В первый момент я хотела позвонить ему и спросить. Прокричать свой панический страх. Я чувствовала себя жестоко обманутой и преданной. Он знал обо мне больше, чем мой отец, который пеленал меня, а между тем какие-то засранцы-врачи по всей Европе знали о нем больше, чем я! Хорош, ничего не скажешь! Я знаю вкус его спермы, но ничего не знаю о том, что пропускают ему через сердце примерно раз в шесть недель!
Он молчал бы. Я кричала бы в трубку, а он бы в это время молчал. И только когда я начала бы плакать, он сказал бы: «Дорогая… Все не так. Просто я не хотел огорчать тебя. Это пройдет… Вот увидишь».
Я хотела, чтобы ему не казалось, что он успокоил меня своим «это пройдет». Потому и не позвонила. Я решила, что спрошу его только тогда, когда смогу выложить перед ним эту пачку в триста шестьдесят электрокардиограмм. И сказала себе, что не стану при этом плакать.
После ужина он расставил по всей комнате зажженные свечи, надел свой концертный фрак и играл для меня колядки. Только в детстве на Рождество я чувствовала себя такой беззаботной и счастливой, как с ним в тот вечер.
Ночью он встал с постели и пошел на кухню. Со стаканом воды подошел к письменному столу и выдвинул ящик. Я не спала и зажгла свет как раз в тот момент, как он принял таблетку.
— Расскажешь мне о своем сердце? — спросила я, дотрагиваясь до его шрама.
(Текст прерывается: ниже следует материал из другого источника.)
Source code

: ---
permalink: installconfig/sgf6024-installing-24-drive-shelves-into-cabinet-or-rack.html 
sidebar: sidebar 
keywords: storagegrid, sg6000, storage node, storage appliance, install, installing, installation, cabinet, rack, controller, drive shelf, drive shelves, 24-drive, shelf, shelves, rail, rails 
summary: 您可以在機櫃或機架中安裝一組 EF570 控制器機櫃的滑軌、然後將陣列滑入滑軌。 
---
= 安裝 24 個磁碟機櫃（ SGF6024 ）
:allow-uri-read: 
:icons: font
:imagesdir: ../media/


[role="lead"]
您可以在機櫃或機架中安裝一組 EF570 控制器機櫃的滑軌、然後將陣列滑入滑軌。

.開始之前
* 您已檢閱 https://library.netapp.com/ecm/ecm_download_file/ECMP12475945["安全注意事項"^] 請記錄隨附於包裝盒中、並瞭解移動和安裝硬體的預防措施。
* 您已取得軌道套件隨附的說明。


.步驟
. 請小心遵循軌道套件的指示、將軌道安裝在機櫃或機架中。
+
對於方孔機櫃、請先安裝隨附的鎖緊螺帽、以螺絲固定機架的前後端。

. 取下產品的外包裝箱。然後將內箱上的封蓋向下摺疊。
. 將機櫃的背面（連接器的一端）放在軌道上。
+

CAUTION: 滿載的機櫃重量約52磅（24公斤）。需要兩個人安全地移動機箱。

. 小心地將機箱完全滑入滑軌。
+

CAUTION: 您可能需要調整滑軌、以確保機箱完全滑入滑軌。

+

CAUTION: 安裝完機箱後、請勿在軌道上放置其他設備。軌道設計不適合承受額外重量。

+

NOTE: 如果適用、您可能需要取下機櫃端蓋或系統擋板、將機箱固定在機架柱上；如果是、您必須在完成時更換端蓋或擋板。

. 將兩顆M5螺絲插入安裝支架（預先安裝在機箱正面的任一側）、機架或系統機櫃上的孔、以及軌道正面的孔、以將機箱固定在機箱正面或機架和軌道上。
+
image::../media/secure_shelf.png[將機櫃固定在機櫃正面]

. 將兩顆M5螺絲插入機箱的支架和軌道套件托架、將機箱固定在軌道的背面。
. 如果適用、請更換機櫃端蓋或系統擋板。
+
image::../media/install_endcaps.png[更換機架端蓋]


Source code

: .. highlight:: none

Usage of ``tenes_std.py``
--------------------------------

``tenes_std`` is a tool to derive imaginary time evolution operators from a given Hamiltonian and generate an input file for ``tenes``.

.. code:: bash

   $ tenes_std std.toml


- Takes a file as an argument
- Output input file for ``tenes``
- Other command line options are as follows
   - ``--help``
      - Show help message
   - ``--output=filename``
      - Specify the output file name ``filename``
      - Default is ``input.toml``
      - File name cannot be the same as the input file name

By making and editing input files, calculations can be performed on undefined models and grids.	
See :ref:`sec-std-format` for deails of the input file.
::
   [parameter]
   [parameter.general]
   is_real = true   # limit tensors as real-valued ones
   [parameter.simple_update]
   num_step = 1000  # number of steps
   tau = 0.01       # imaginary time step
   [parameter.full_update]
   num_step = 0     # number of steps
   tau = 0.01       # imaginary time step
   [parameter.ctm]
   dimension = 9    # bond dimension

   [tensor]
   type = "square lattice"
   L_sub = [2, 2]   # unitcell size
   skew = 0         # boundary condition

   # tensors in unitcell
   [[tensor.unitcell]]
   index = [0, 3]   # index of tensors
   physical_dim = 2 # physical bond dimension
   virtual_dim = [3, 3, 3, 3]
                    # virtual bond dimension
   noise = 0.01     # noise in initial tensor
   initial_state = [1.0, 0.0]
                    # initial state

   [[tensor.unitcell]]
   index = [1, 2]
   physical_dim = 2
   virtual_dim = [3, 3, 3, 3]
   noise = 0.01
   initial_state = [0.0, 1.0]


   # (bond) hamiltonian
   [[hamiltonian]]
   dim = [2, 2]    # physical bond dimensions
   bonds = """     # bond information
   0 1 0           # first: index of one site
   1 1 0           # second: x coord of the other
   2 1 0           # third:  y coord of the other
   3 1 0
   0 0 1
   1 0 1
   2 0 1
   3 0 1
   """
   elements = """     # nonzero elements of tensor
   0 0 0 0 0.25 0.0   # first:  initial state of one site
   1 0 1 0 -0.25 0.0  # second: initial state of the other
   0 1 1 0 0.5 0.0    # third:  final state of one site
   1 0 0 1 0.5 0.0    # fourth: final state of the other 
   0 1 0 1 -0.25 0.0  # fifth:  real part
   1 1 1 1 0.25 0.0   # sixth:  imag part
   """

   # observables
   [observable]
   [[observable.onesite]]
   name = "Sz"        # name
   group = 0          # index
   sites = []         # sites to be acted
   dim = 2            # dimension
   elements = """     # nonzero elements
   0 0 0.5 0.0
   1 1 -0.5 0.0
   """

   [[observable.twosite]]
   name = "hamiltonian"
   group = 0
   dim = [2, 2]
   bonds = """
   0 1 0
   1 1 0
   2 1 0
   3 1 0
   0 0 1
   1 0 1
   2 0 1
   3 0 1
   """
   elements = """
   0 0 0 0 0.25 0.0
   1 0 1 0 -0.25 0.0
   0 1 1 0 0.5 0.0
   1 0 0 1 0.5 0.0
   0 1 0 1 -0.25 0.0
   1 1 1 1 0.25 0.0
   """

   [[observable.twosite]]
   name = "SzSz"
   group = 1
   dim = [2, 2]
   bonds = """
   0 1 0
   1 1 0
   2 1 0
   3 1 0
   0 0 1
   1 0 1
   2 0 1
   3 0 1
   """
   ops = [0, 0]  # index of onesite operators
Через пять месяцев этот сукин сын кардиолог с прилизанными волосами и званием профессора, делавший ему абляцию, убил его во время пунктирования межпредсердной перегородки по пути катетера из правого предсердия в левое, проткнув ему сердце и вызвав кровотечение в околосердечную полость — перикард.[5]
Убил его и как ни в чем не бывало поехал в отпуск. В Грецию. Через два дня после процедуры. Одной иголкой проткнул две жизни и спокойно полетел загорать.